Department of Anaesthesia and Intensive Care, Narayana Institute of Cardiac Sciences, Narayana Health City, Bangalore, Karnataka, India.
Department of Cardiac Anaesthesia, Narayana Superspeciality Hospital, Gurugram, Haryana, India.
Ann Card Anaesth. 2023 Jan-Mar;26(1):57-62. doi: 10.4103/aca.aca_56_21.
Quantification of urinary tissue inhibitor of metalloproteinase-2 (TIMP-2) and insulin-like growth factor binding protein (IFGBP-7), which is commercially known as NephroCheck™(NC) test have been suggested as promising tools for the early detection of acute kidney injury (AKI) after cardiac surgery involving cardio-pulmonary bypass (CPB).

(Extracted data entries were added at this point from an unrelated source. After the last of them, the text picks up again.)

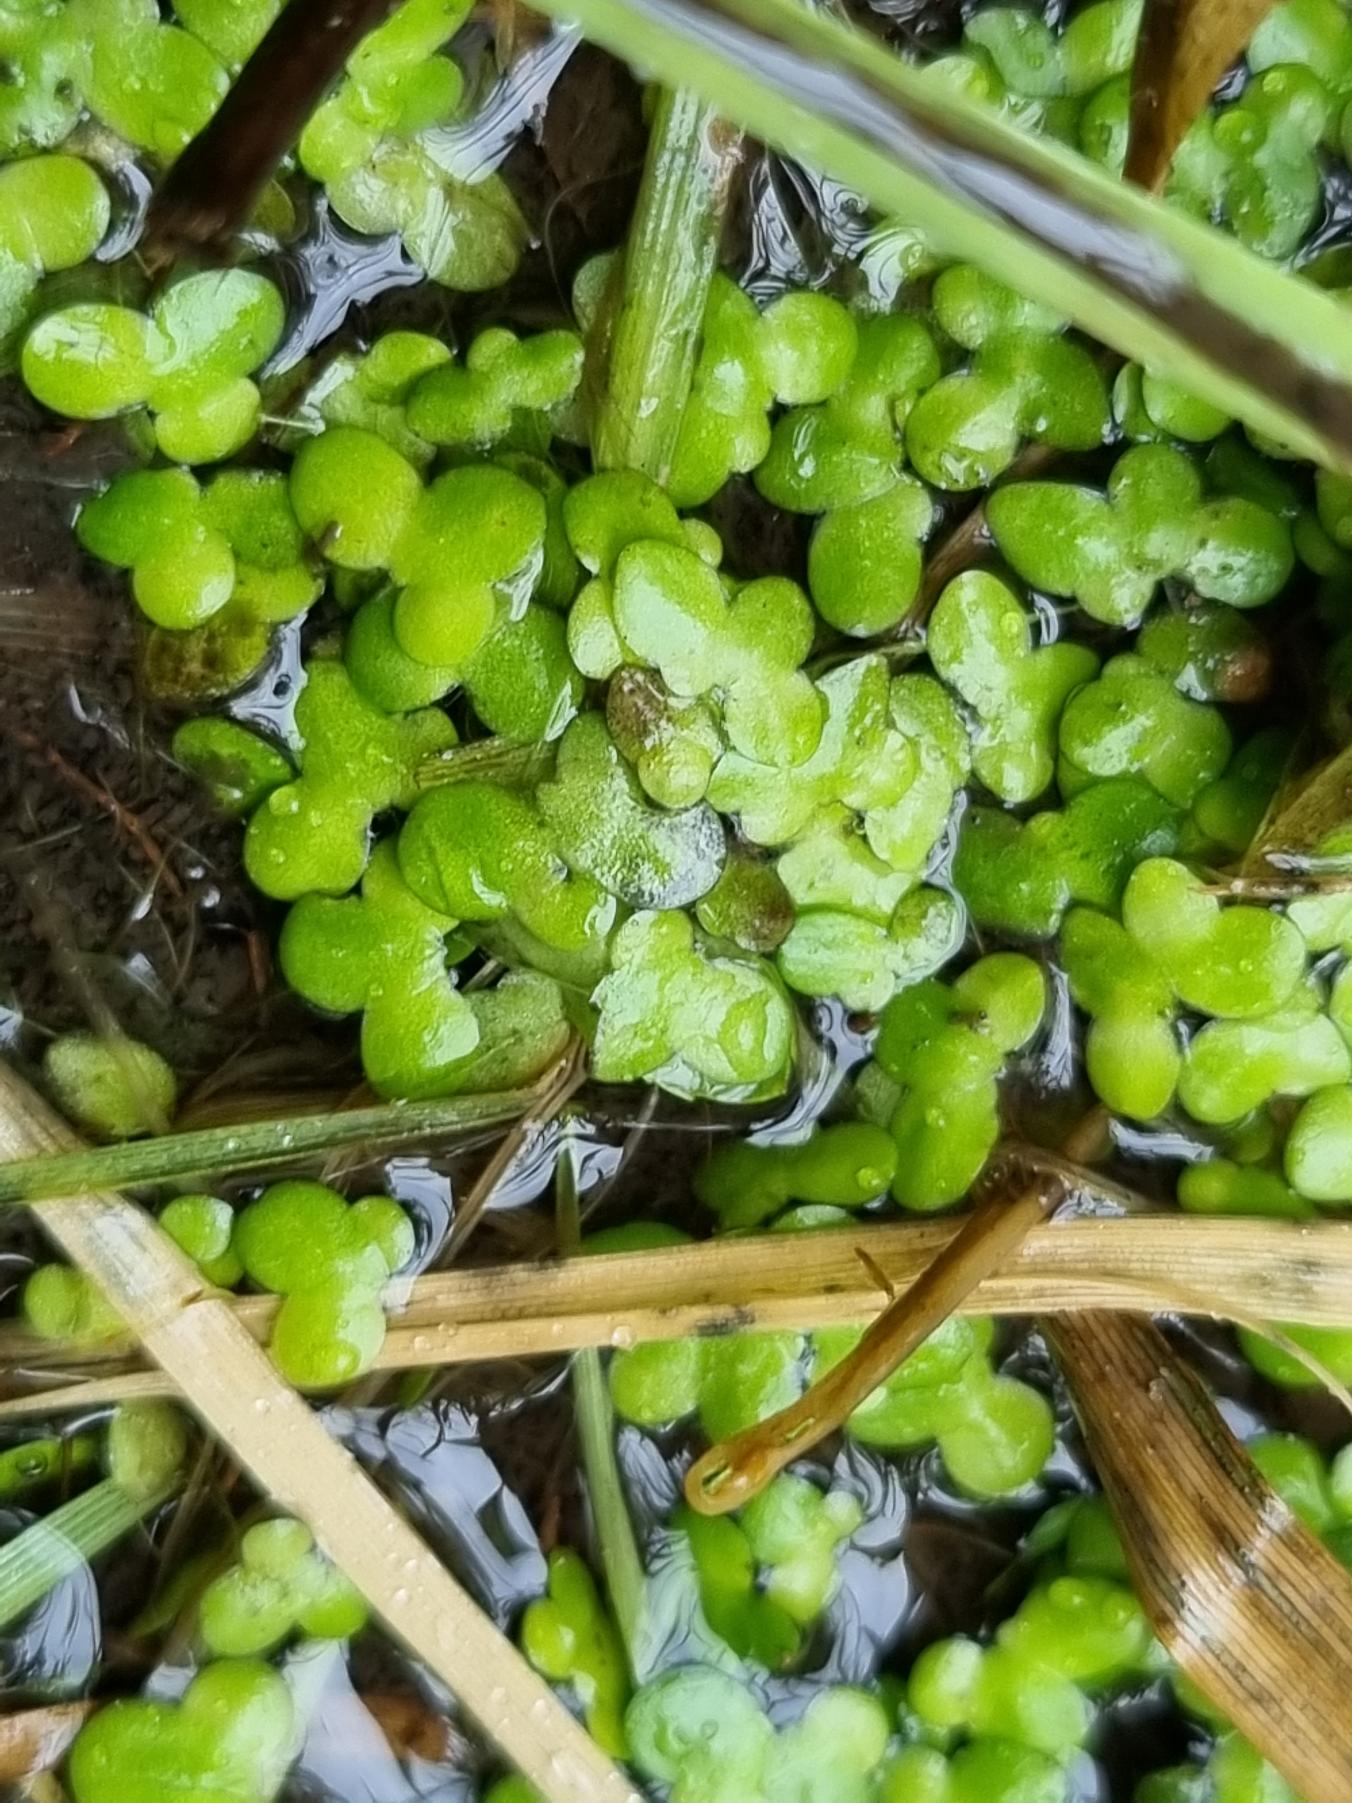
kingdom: Plantae
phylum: Tracheophyta
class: Liliopsida
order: Alismatales
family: Araceae
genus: Lemna
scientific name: Lemna minor
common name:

The aim of the present study was to test the hypothesis that single value of postoperative NC test performed at 4 hours after surgery can predict AKI in off-pump coronary artery bypass grafting (OPCABG) surgery.
This prospective single-center study was conducted at the tertiary cardiac center in India from December 2017 to November 2018.
Ninety adult patients of both sex undergoing elective OPCABG were included. Anesthesia was standardized to all patients. Urine samples were collected preoperatively and at 4 hours after surgery for NC test. Urine output, serum creatinine, estimated glomerular filtration rate (eGFR) were also measured. AKI staging was based on kidney disease improving global outcomes (KDIGO) guidelines.
To assess the predictability of NC test for the primary endpoint, area under the receiver operating characteristic curve (ROC), was calculated.
Thirteen patients developed AKI in the study cohort (14.4%) out of which 7 patients (7.8%) developed stage 2/3 AKI and the remaining stage 1 AKI. Baseline renal parameters were similar between AKI and non-AKI group. The area under curve (AUC) of NC test at 4 hours after surgery was 0.60 [95% confidence interval (CI): 0.42-0.77]. Postoperative NC test performed at 4 hours after surgery did not predict AKI in this study population (P = 0.24). There were no significant differences in duration of mechanical ventilation, length of intensive care stay and hospital stay between the two groups (P > 0.05).
NephroCheck test performed at 4 hours after surgery did not identify patients at risk for developing AKI following OPCABG surgery.
尿组织金属蛋白酶抑制剂-2(TIMP-2)和胰岛素样生长因子结合蛋白 7(IFGBP-7)的定量检测,其商业名称为 NephroCheck™(NC)检测,已被认为是心脏手术体外循环(CPB)后急性肾损伤(AKI)早期检测的有前途的工具。
本研究旨在检验术后 4 小时 NC 检测单次值可预测非体外循环冠状动脉旁路移植术(OPCABG)手术 AKI 的假设。
这项前瞻性单中心研究于 2017 年 12 月至 2018 年 11 月在印度的三级心脏中心进行。
纳入 90 名接受择期 OPCABG 的成年患者。所有患者的麻醉均标准化。术前和术后 4 小时采集尿液样本进行 NC 检测。还测量了尿量、血清肌酐和估算肾小球滤过率(eGFR)。AKI 分期基于肾脏病改善全球结局(KDIGO)指南。
为评估 NC 检测对主要终点的预测能力,计算了受试者工作特征曲线(ROC)下面积(AUC)。
研究队列中有 13 名患者发生 AKI(14.4%),其中 7 名患者(7.8%)发生 2/3 期 AKI,其余患者发生 1 期 AKI。AKI 组和非 AKI 组的基线肾脏参数相似。术后 4 小时 NC 检测的 AUC 为 0.60[95%置信区间(CI):0.42-0.77]。在本研究人群中,术后 4 小时 NC 检测未预测 AKI(P=0.24)。两组之间的机械通气时间、重症监护病房住院时间和住院时间无显著差异(P>0.05)。
OPCABG 手术后 4 小时进行的 NephroCheck 检测未能识别出发生 AKI 的高危患者。